What does this refer to? As in, which post above?

arjanvanb · July 8, 2020, 6:56am

Which part of my post?

@cslorabox already explained why queueing is going to be a nightmare, and won’t work with the idea that the TTN public network can have multiple gateways that receive the uplinks, today or in the future. I just wanted to add that anyone trying to backup/decrypt on the gateway itself, rather than queueing/forwarding, will find that such is a nightmare too. (And, above all: one should expect missing packets anyway.)

cultsdotelecomatgmai · July 8, 2020, 7:45am

Hi everyone, I’m completely with @arjanvanb on this one. If higher resilience to outages is required then LoRaWAN needs to deploy using the standard distributed control systems architecture of the last 25 years:

Full system stack at the edge; for LoRaWAN this would be a small cluster of gateways at the edge combined with dual micro LNS with applications and failover.
Continuous asynchronous replication of data from the edge to the centre.
Intelligence in the centre to handle fresh data differently from stale data.
Intelligence in the centre to replicate identity data out to the edge.

descartes · July 8, 2020, 10:19am

A few lost packets because it’s raining hard is one thing, but having a framework that can store on node and re-send after someone has chopped through a comms cable and taken out a network for 36+ hours isn’t such a bad thing if it doesn’t cost much and is simple to manage.

If you are collecting data for a study, larger gaps in data can be irritating at best and ruin that data set at worst. But it’s not time critical, so this would be a useful example - although in some situations you could just go and get an SD card from the node.

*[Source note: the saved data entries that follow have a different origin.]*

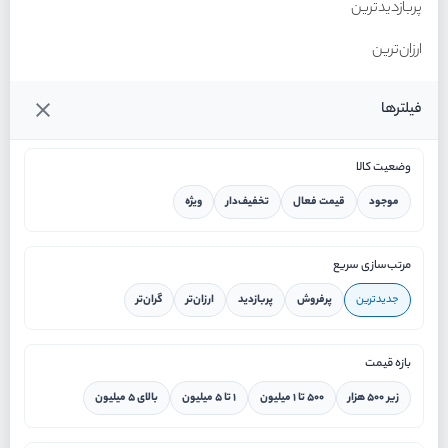
پربازدیدترین
ارزان‌ترین
گران‌ترین
فیلترها
وضعیت کالا
موجود
قیمت فعال
تخفیف‌دار
ویژه
خانه
مرتب‌سازی سریع
جدیدترین
پرفروش
پربازدید
ارزان‌تر
گران‌تر
ورود / ثبت نام
بازه قیمت
دستیار هوشمند
زیر ۵۰۰ هزار
۵۰۰ تا ۱ میلیون
۱ تا ۵ میلیون
بالای ۵ میلیون
سرویس در محل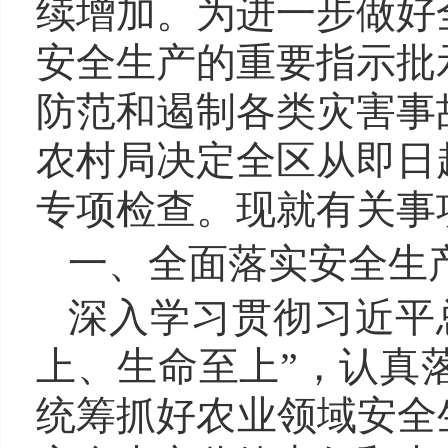
续增加。为进一步做好
安全生产的重要指示批
防范和遏制各类灾害事
农村局决定全区从即日
专项检查。现就有关事
一、全面落实安全生
深入学习贯彻习近平
上、生命至上”，认真
统筹抓好农业领域安全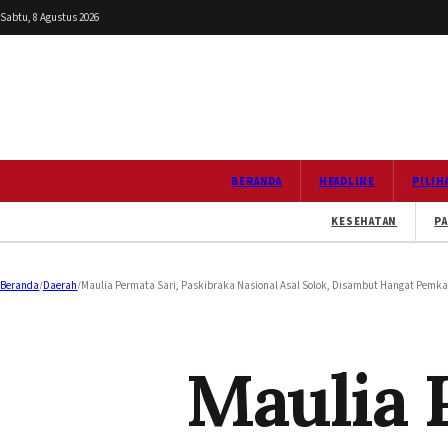
Sabtu, 8 Agustus 2026
BERANDA
HEADLINE
PILIH
KESEHATAN
PA
Beranda
/
Daerah
/
Maulia Permata Sari, Paskibraka Nasional Asal Solok, Disambut Hangat Pemka
Maulia 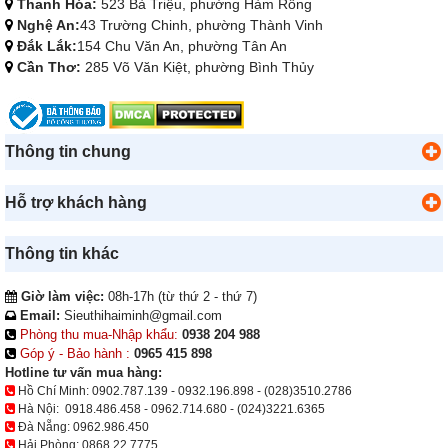
Thanh Hóa:
523 Bà Triệu, phường Hàm Rồng
Nghệ An:
43 Trường Chinh, phường Thành Vinh
Đắk Lắk:
154 Chu Văn An, phường Tân An
Cần Thơ:
285 Võ Văn Kiệt, phường Bình Thủy
Thông tin chung
Hỗ trợ khách hàng
Thông tin khác
Giờ làm việc:
08h-17h (từ thứ 2 - thứ 7)
Email:
Sieuthihaiminh@gmail.com
Phòng thu mua-Nhập khẩu:
0938 204 988
Góp ý - Bảo hành :
0965 415 898
Hotline tư vấn mua hàng:
Hồ Chí Minh:
0902.787.139
-
0932.196.898
-
(028)3510.2786
Hà Nội:
0918.486.458
-
0962.714.680
-
(024)3221.6365
Đà Nẵng:
0962.986.450
Hải Phòng:
0868.22.7775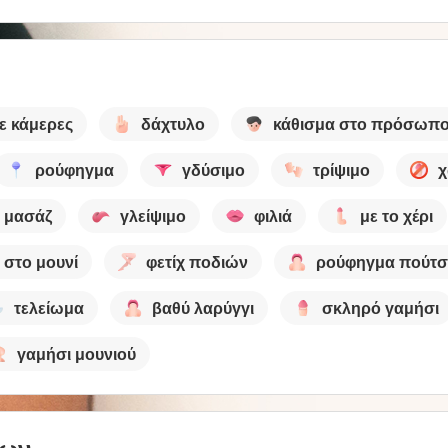
ε κάμερες
δάχτυλο
κάθισμα στο πρόσωπ
ρούφηγμα
γδύσιμο
τρίψιμο
χ
μασάζ
γλείψιμο
φιλιά
με το χέρι
 στο μουνί
φετίχ ποδιών
ρούφηγμα πούτσ
τελείωμα
βαθύ λαρύγγι
σκληρό γαμήσι
γαμήσι μουνιού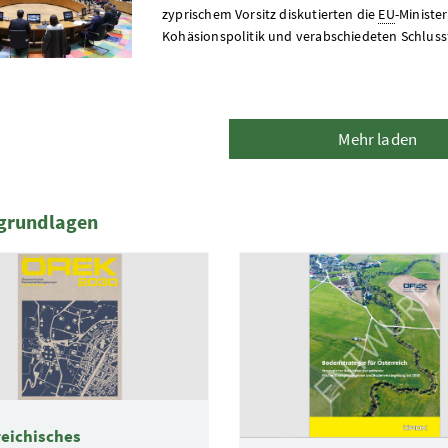
zyprischem Vorsitz diskutierten die
EU
-Ministe
Kohäsionspolitik und verabschiedeten Schlus
Mehr laden
sgrundlagen
te
reichisches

If you are running something system critical, then that’s a totally different set of circumstances where it would be prudent to implement one or more additional channels to compliment LoRaWAN, transports such as GSM/LTE/4G, SigFox, NB-IOT or even Iridium. In that respect I’d have LoRaWAN for the monitoring data as notionally cost free transport but keep command & control to other channels, but still leave room for a downlink if the other channel(s) manage to go off line.

cslorabox · July 8, 2020, 3:40pm

Backing up and decrypting are two completely different things.

It makes no sense to decrypt on the gateway, it’s both useless and severely compromises key management. (And even if the gateway had only the network session key, it still couldn’t autonomously reply to a node to maintain and ADR, path, since it has no way of knowing if another gateway still in contact with the network server has been asked to.)

However, if one wants to do a backup on the gateway, then it’s probably necessary to feed the packets to a centralized decryptor which is parallel to that of TTN’s server, because such stale packets are not LoRaWAN-compliant.

Building such is not all that complicated. However the debug tool that got built eventually became it’s own network server

arjanvanb · July 8, 2020, 4:21pm

Very true. But assuming we’re still talking about doing this on the gateway: backing up and forwarding are two completely different things too.

I very much agree.

That’s the same waste of time, I feel.

Only if one has the (OTAA) session keys that were applicable at the time the packets were received, and if one either (intelligently) brute forces the MSB 16 bits of the frame counters or keeps track of the frame counters too. Like I wrote that’s not as easy as one may think, I feel.

cslorabox · July 8, 2020, 8:56pm

My impression is that you can the current ones via an API from TTN, I could be wrong, when I did it while trying to figure out why lorasever was losing session keys I grabbed them from the join accepts since I was able to intercept the backhaul traffic to all gateways, something obviously not the case in TTN.

And I think(?) you get an application-level message for a join accept when the keys change, so it’s not like you have to randomly poll for changes.

In a well-functioning network nodes should almost never join anew.

It’s about what a network server normally does - there aren’t that many realistic possibilities {MSB=MSB, MSB=MSB-1, MSB=MSB+1, MSB=0} Like I said, my debug monitor eventually became its own network server since in the end that was the shortest path to the functionality we needed that let us stop fighting the “features” that only caused endless trouble.